For Linux you don't need a GUI tool, most how tos just dd the ISO onto the USB medium, e.g.

sudo dd if=<file> of=<device> bs=16M status=progress oflag=sync

like described in the Debian FAQs

[-] SnotFlickerman@lemmy.blahaj.zone 27 points 6 months ago

Man, Google really does suck now. It feels nearly impossible to get something like a how-to deep in the Debian FAQs to come up, as it mostly surfaces this auto-generated SEO crap for How To's.

Very cool, I'd assumed there was a simple command line set of commands, just was failing to find it. Thanks.

[-] s38b35M5@lemmy.world 15 points 6 months ago

Man, Google really does suck now. It feels nearly impossible to get something like a how-to deep in the Debian FAQs to come up, as it mostly surfaces this auto-generated SEO crap

By design. The longer you're Googling, the more ads they can sell.

...Ben Gomes – a long-tenured googler who helped define the company during its best years – lost a fight with Prabhakar Raghavan, a computer scientist turned manager whose tactic for increasing the number of search queries (and thus the number of ads the company could show to searchers) was to decrease the quality of search. That way, searchers would have to spend more time on Google before they found what they were looking for.

## Stored data
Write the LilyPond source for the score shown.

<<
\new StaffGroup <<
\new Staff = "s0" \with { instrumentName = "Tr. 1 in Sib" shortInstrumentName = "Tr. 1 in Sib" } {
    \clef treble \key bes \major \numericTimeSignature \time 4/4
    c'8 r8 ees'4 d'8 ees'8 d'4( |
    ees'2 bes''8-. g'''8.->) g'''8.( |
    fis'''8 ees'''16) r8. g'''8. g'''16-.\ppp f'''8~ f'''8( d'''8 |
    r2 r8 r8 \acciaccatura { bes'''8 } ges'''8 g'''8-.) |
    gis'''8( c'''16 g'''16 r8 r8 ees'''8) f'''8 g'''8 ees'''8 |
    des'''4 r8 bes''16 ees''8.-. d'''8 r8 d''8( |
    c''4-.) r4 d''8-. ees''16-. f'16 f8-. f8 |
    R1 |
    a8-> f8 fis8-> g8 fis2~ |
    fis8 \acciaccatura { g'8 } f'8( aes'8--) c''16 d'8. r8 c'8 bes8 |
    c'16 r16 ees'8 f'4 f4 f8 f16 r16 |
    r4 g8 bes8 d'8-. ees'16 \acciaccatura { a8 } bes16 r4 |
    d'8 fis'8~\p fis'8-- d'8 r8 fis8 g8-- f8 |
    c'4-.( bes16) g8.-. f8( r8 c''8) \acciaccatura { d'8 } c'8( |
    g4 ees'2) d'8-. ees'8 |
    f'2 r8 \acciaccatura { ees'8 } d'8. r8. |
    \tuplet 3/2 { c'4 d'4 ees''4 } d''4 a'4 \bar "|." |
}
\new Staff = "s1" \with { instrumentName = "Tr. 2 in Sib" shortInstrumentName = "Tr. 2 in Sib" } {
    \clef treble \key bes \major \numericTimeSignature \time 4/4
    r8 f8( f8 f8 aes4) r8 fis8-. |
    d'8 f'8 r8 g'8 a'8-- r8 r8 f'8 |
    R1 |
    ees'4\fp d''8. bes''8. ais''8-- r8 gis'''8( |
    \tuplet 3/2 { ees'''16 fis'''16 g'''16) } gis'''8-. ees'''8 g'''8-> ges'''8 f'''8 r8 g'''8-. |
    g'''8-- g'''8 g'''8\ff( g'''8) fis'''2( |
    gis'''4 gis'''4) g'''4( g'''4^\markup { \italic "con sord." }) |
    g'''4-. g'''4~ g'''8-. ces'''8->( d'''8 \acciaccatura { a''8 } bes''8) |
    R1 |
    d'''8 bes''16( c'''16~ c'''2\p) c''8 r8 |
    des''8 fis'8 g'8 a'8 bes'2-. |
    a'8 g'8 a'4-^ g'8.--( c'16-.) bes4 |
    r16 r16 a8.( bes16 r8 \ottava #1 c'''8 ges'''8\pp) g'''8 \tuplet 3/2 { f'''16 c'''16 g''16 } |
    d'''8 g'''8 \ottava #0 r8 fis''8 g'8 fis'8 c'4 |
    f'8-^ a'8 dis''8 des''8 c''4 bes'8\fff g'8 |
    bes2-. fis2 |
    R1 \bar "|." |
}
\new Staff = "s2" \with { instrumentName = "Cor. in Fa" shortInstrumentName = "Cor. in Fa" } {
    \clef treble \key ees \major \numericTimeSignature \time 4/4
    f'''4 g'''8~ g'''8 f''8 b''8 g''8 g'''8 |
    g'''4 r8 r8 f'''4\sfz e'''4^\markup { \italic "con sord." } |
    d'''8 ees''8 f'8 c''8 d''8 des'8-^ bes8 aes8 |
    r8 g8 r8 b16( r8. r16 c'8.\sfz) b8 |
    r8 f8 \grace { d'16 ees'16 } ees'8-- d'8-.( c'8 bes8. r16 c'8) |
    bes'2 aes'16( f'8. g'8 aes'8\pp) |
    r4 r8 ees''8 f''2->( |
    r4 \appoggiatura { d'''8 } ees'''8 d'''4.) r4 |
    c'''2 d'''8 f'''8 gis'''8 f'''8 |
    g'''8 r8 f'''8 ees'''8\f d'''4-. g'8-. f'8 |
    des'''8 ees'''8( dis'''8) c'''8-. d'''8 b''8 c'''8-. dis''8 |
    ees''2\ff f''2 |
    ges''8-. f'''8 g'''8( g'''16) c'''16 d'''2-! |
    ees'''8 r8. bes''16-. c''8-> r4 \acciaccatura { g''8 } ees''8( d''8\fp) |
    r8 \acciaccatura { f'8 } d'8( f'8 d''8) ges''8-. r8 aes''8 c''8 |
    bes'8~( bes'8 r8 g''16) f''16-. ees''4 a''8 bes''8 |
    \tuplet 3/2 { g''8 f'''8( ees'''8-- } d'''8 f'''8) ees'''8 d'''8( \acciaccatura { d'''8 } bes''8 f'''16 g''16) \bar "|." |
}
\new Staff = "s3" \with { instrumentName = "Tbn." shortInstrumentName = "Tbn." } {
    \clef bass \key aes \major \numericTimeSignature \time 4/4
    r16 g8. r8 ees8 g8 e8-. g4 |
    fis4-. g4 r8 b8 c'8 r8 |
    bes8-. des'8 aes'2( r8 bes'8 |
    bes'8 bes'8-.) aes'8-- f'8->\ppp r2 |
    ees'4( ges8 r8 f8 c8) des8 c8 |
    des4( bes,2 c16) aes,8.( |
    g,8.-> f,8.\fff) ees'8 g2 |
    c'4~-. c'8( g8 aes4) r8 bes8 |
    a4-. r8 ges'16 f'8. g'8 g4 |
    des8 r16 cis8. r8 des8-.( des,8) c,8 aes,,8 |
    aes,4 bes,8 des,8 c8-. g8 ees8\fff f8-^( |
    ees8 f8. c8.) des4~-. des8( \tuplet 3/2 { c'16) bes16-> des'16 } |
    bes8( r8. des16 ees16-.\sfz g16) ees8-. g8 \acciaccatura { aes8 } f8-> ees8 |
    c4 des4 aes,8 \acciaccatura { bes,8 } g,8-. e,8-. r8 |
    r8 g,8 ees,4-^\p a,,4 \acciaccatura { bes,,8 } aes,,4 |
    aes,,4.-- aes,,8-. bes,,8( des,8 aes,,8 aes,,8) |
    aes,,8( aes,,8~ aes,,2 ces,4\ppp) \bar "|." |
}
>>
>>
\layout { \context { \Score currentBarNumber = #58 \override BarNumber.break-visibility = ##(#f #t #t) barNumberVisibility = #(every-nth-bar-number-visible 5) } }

## PROBLEMS AND TASKS
(A) In the forum discussion on using dd to write an ISO to USB, what was Prabhakar Raghavan's tactic for increasing the number of search queries?
(B) Copy out the forum discussion on using dd to write an ISO to USB from "[-] SnotFlickerman@lemmy.blahaj.zone 27" up to and including "for How To's.".
(C) Write the next part of the forum discussion on using dd to write an ISO to USB, starting after its last sentence.

## EXPECTED OUTPUTS
(A) His tactic was to decrease the quality of search.

(B)
[-] SnotFlickerman@lemmy.blahaj.zone 27 points 6 months ago

Man, Google really does suck now. It feels nearly impossible to get something like a how-to deep in the Debian FAQs to come up, as it mostly surfaces this auto-generated SEO crap for How To's.

(C)
[-] SnotFlickerman@lemmy.blahaj.zone 6 points 6 months ago

Oh I know, I posted Zitron's article here on Lemmy myself just the other day lmao. Part of why it's on my mind.

[-] s38b35M5@lemmy.world 4 points 6 months ago

Worst timeline? Could be...

[-] orsetto@lemmy.dbzer0.com 9 points 6 months ago

I don't remember where, but i read that this method only works because linux distributors "abuse" the ISO format to allow this. If I remember right, it's not possible to use this ISOs on regular disks

Of course the command you provided is right and it's what I use, it's just a fun fact

[-] Successful_Try543@feddit.de 7 points 6 months ago* (last edited 6 months ago)

Yes and no, it's the other way round. The ISOs often are hybrid images which you can burn onto a CD/DVD or dd onto a USB pen drive. Until approximately 10-15 years ago, if I remember correctly, the distributed Linux ISOs where standard not hybrid images, thus you always needed some other program to create bootable USB media.

[-] wildbus8979@sh.itjust.works 5 points 6 months ago* (last edited 6 months ago)

If you want to create fully custom boot images the command debootstick is pretty cool too!

It's essentially a wrapper for debootstrap that creates bootable images. It can create both live and installer images.

qemu-debootstrap is also super useful if you want to customize and image for a different architecture (for example building custom RPi images).

[-] SnotFlickerman@lemmy.blahaj.zone 3 points 6 months ago* (last edited 6 months ago)

qrmu-debootstrap is also super useful if you want to customize and image for a different architecture (for example building custom RPi images).

Super useful information, thanks!

EDIT: Is this anything like the isorespinner.sh? I've previously used that to get Linux on an RCA Cambio W101 because it needed a fancy ISO since it has a 32-bit bootloader and a 64-bit CPU.

[-] wildbus8979@sh.itjust.works 3 points 6 months ago* (last edited 6 months ago)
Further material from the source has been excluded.